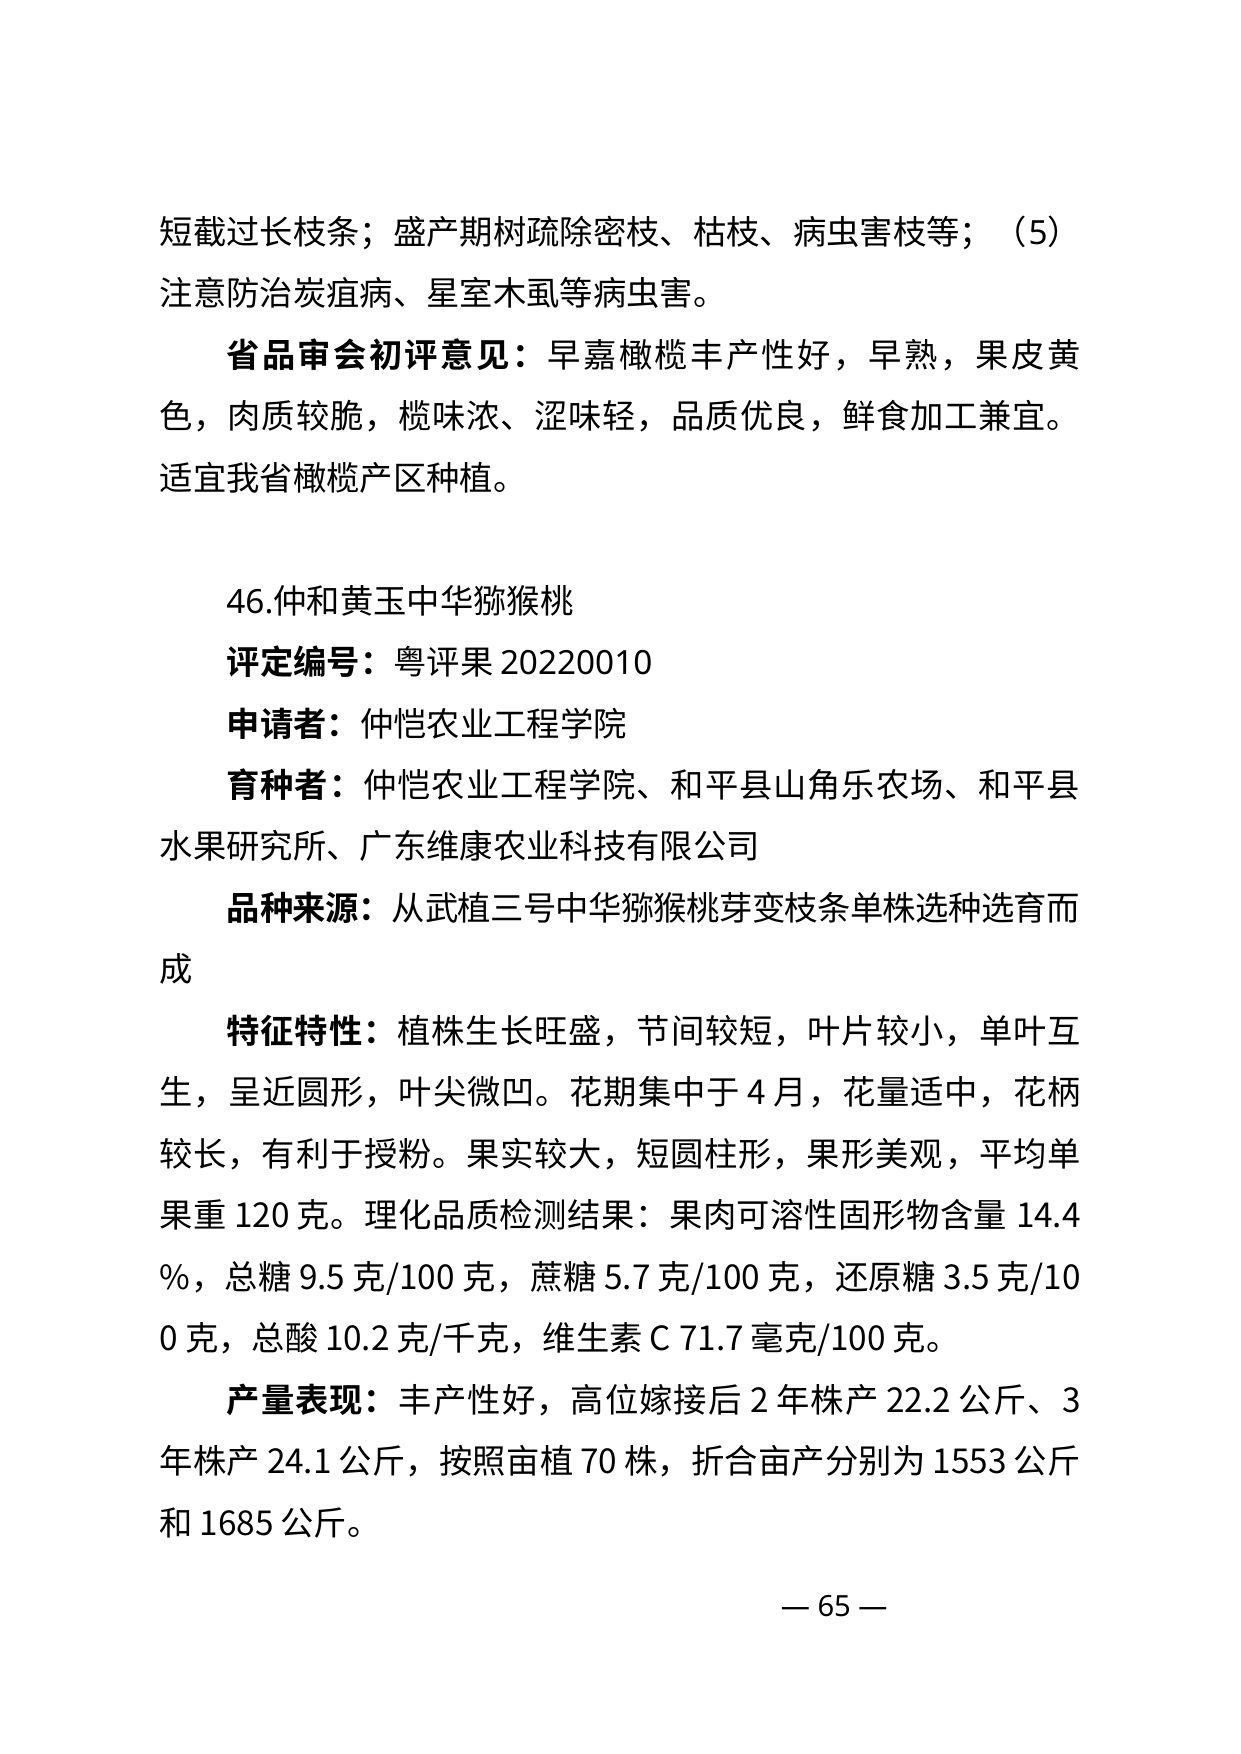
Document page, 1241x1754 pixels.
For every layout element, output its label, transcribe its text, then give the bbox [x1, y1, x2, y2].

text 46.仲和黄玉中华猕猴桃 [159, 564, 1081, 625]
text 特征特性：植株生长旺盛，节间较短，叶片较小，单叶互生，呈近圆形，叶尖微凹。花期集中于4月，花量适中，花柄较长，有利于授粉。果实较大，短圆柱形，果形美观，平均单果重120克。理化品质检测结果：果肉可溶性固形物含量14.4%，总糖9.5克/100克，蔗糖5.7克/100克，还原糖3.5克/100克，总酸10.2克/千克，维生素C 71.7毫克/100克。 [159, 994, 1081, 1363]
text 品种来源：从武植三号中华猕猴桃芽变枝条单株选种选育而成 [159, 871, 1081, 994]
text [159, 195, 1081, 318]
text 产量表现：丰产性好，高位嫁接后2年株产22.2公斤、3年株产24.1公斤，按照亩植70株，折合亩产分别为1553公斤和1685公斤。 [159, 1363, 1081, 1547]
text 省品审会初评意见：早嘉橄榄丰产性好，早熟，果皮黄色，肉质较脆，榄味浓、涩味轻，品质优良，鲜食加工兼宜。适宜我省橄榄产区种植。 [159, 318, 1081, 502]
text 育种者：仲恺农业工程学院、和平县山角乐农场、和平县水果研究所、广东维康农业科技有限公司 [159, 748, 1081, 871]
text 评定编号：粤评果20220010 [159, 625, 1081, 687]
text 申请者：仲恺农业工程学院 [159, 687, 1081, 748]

▶ **EXERCISE GOAL**
Would you set down each line of the listing above exactly, apart from the pictures?

▶ **ANSWER TO THE PROBLEM**
Document page, 1241x1754 pixels.
For every layout element, output its label, transcribe its text, then give the bbox [x1, y1, x2, y2].

text 46.仲和黄玉中华猕猴桃 [159, 564, 1081, 625]
text 特征特性：植株生长旺盛，节间较短，叶片较小，单叶互生，呈近圆形，叶尖微凹。花期集中于4月，花量适中，花柄较长，有利于授粉。果实较大，短圆柱形，果形美观，平均单果重120克。理化品质检测结果：果肉可溶性固形物含量14.4%，总糖9.5克/100克，蔗糖5.7克/100克，还原糖3.5克/100克，总酸10.2克/千克，维生素C 71.7毫克/100克。 [159, 994, 1081, 1363]
text 品种来源：从武植三号中华猕猴桃芽变枝条单株选种选育而成 [159, 871, 1081, 994]
text [159, 195, 1081, 318]
text 产量表现：丰产性好，高位嫁接后2年株产22.2公斤、3年株产24.1公斤，按照亩植70株，折合亩产分别为1553公斤和1685公斤。 [159, 1363, 1081, 1547]
text 省品审会初评意见：早嘉橄榄丰产性好，早熟，果皮黄色，肉质较脆，榄味浓、涩味轻，品质优良，鲜食加工兼宜。适宜我省橄榄产区种植。 [159, 318, 1081, 502]
text 育种者：仲恺农业工程学院、和平县山角乐农场、和平县水果研究所、广东维康农业科技有限公司 [159, 748, 1081, 871]
text 评定编号：粤评果20220010 [159, 625, 1081, 687]
text 申请者：仲恺农业工程学院 [159, 687, 1081, 748]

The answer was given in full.